:: REQUIRED WORK ::
Wherever the word "linejoin" occurs in the listing below, copy that whole line.

:: DATA FOR THIS TASK ::
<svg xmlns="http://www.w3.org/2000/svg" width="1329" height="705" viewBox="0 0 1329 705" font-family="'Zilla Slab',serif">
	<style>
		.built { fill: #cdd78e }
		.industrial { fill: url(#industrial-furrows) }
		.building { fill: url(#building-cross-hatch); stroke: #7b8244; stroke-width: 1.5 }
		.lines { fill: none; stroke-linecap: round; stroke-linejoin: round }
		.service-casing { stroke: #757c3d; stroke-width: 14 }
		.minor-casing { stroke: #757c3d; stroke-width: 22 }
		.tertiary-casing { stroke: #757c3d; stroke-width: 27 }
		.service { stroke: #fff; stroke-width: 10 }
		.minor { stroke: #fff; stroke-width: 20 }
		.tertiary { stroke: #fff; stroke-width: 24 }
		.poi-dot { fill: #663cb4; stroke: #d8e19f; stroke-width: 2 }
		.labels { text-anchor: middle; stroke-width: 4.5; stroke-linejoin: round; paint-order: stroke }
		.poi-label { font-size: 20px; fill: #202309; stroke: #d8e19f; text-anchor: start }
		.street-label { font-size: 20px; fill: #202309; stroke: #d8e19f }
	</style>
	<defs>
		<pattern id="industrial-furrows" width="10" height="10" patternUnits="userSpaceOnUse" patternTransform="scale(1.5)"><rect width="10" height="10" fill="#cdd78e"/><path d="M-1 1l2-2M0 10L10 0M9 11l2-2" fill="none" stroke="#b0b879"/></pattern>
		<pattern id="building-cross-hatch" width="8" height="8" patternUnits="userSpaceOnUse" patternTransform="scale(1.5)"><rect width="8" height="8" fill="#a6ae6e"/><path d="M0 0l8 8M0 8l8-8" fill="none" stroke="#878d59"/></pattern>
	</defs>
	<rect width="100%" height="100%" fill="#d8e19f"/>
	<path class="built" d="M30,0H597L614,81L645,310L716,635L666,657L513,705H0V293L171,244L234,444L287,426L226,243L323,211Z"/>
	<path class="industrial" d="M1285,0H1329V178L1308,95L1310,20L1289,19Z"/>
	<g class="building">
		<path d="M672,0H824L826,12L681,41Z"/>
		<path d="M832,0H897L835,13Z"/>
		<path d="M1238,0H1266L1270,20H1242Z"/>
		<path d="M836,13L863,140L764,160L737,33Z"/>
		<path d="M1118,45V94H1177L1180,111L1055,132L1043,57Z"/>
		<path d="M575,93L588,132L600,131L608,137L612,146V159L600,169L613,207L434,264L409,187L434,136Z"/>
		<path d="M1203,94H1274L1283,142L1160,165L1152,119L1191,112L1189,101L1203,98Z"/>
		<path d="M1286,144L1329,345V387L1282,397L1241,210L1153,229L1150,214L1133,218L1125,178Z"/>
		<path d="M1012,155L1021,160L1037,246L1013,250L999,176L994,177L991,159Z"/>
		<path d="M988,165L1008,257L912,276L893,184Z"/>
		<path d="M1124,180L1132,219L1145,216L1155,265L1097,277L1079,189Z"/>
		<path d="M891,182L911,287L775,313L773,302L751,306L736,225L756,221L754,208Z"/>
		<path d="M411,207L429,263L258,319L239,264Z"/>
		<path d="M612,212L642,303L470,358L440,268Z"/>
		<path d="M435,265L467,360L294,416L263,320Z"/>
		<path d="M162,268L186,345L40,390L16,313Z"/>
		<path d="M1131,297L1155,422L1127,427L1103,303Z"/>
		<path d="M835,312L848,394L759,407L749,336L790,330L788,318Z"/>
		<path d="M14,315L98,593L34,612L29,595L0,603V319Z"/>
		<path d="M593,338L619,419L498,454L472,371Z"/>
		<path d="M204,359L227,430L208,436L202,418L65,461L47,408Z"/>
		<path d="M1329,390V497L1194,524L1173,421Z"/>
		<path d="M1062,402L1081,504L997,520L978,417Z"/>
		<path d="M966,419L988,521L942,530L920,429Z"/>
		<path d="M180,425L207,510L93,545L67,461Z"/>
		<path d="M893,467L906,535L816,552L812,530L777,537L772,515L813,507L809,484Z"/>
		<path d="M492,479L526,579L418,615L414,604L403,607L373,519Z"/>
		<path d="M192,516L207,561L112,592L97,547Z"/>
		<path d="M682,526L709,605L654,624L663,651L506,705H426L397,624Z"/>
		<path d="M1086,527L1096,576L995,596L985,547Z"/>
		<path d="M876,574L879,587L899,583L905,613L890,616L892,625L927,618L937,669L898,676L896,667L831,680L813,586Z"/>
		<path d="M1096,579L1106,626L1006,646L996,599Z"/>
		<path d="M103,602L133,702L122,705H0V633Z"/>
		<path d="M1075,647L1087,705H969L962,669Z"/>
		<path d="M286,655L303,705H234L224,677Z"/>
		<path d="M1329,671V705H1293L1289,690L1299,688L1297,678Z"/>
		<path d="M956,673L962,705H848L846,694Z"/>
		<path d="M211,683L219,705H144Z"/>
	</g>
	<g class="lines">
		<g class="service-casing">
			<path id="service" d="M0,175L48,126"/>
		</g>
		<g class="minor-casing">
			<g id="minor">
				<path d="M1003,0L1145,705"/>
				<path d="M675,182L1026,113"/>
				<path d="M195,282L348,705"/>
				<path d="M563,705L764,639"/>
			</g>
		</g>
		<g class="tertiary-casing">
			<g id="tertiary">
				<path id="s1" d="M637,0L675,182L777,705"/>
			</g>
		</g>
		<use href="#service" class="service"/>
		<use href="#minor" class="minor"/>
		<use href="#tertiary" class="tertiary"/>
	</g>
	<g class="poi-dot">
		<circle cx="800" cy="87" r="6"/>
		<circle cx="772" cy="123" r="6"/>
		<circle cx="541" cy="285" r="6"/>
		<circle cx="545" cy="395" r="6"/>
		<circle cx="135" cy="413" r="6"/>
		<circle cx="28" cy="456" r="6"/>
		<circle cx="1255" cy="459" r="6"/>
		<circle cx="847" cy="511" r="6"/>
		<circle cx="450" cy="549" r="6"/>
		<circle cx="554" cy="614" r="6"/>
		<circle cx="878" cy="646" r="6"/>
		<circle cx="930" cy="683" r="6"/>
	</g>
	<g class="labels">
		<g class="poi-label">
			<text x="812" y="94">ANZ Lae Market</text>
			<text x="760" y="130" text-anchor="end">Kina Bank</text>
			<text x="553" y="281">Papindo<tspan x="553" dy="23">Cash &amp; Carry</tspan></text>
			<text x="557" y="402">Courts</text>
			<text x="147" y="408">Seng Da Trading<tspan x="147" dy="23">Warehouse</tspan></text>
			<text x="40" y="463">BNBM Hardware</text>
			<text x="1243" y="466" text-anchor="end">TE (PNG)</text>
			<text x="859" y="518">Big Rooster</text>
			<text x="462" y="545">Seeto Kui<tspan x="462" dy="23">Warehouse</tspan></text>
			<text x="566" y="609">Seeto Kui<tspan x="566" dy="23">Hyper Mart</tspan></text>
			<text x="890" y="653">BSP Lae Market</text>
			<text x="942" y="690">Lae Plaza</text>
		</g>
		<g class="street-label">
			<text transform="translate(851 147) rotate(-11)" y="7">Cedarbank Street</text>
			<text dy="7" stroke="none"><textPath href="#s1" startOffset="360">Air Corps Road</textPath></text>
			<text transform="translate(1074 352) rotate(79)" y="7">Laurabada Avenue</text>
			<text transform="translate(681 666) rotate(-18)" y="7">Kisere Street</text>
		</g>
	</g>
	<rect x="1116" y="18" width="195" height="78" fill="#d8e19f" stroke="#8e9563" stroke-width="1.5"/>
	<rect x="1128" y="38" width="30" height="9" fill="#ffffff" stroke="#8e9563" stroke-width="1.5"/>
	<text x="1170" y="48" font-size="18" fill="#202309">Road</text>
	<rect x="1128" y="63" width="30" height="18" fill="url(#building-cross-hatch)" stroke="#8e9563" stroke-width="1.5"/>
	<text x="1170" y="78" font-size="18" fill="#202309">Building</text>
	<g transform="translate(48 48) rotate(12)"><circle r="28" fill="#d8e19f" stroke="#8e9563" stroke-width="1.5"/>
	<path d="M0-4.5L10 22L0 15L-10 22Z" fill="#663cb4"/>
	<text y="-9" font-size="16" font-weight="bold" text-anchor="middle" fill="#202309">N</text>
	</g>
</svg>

:: SOLUTION TO THE EXERCISE ::
		.lines { fill: none; stroke-linecap: round; stroke-linejoin: round }
		.labels { text-anchor: middle; stroke-width: 4.5; stroke-linejoin: round; paint-order: stroke }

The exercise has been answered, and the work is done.